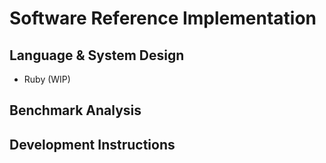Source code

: # Software Reference Implementation

## Language & System Design
- Ruby (WIP)

## Benchmark Analysis

## Development Instructions
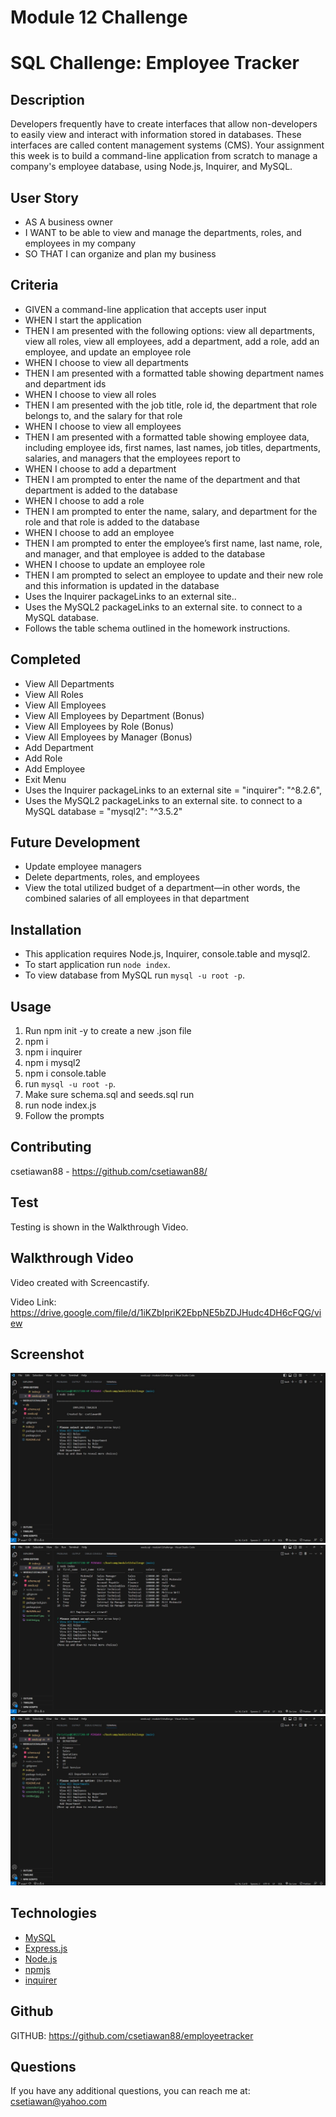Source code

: # Module 12 Challenge

# SQL Challenge: Employee Tracker

## Description

Developers frequently have to create interfaces that allow non-developers to easily view and interact with information stored in databases. These interfaces are called content management systems (CMS). Your assignment this week is to build a command-line application from scratch to manage a company's employee database, using Node.js, Inquirer, and MySQL.

## User Story

- AS A business owner
- I WANT to be able to view and manage the departments, roles, and employees in my company
- SO THAT I can organize and plan my business

## Criteria

- GIVEN a command-line application that accepts user input
- WHEN I start the application
- THEN I am presented with the following options: view all departments, view all roles, view all employees, add a department, add a role, add an employee, and update an employee role
- WHEN I choose to view all departments
- THEN I am presented with a formatted table showing department names and department ids
- WHEN I choose to view all roles
- THEN I am presented with the job title, role id, the department that role belongs to, and the salary for that role
- WHEN I choose to view all employees
- THEN I am presented with a formatted table showing employee data, including employee ids, first names, last names, job titles, departments, salaries, and managers that the employees report to
- WHEN I choose to add a department
- THEN I am prompted to enter the name of the department and that department is added to the database
- WHEN I choose to add a role
- THEN I am prompted to enter the name, salary, and department for the role and that role is added to the database
- WHEN I choose to add an employee
- THEN I am prompted to enter the employee’s first name, last name, role, and manager, and that employee is added to the database
- WHEN I choose to update an employee role
- THEN I am prompted to select an employee to update and their new role and this information is updated in the database
- Uses the Inquirer packageLinks to an external site..
- Uses the MySQL2 packageLinks to an external site. to connect to a MySQL database.
- Follows the table schema outlined in the homework instructions.

## Completed

- View All Departments
- View All Roles
- View All Employees
- View All Employees by Department (Bonus)
- View All Employees by Role (Bonus)
- View All Employees by Manager (Bonus)
- Add Department
- Add Role
- Add Employee
- Exit Menu
- Uses the Inquirer packageLinks to an external site = "inquirer": "^8.2.6",
- Uses the MySQL2 packageLinks to an external site. to connect to a MySQL database = "mysql2": "^3.5.2"

## Future Development

- Update employee managers
- Delete departments, roles, and employees
- View the total utilized budget of a department—in other words, the combined salaries of all employees in that department

## Installation

- This application requires Node.js, Inquirer, console.table and mysql2.
- To start application run `node index`.
- To view database from MySQL run `mysql -u root -p`.

## Usage

1. Run npm init -y to create a new .json file
2. npm i
3. npm i inquirer
4. npm i mysql2
5. npm i console.table
6. run `mysql -u root -p`.
7. Make sure schema.sql and seeds.sql run
8. run node index.js
9. Follow the prompts

## Contributing

csetiawan88 - https://github.com/csetiawan88/

## Test

Testing is shown in the Walkthrough Video.

## Walkthrough Video

Video created with Screencastify.

Video Link: https://drive.google.com/file/d/1iKZbIpriK2EbpNE5bZDJHudc4DH6cFQG/view

## Screenshot

![Employee Tracker](screenshot1.jpg)
![Employee Tracker](screenshot2.jpg)
![Employee Tracker](screenshot3.jpg)

## Technologies

- [MySQL](https://www.mysql.com/)
- [Express.js](https://expressjs.com/)
- [Node.js](https://nodejs.org/en/)
- [npmjs](https://docs.npmjs.com/)
- [inquirer](https://www.npmjs.com/package/inquirer)

## Github

GITHUB: https://github.com/csetiawan88/employeetracker

## Questions

If you have any additional questions, you can reach me at:
csetiawan@yahoo.com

— Aim of the exercise —
Extract the lines from the one containing "csetiawan88 - https://github.com/csetiawan88/" through the one containing "## Screenshot", and reproduce them exactly as they appear.

— Finished exercise —
csetiawan88 - https://github.com/csetiawan88/

## Test

Testing is shown in the Walkthrough Video.

## Walkthrough Video

Video created with Screencastify.

Video Link: https://drive.google.com/file/d/1iKZbIpriK2EbpNE5bZDJHudc4DH6cFQG/view

## Screenshot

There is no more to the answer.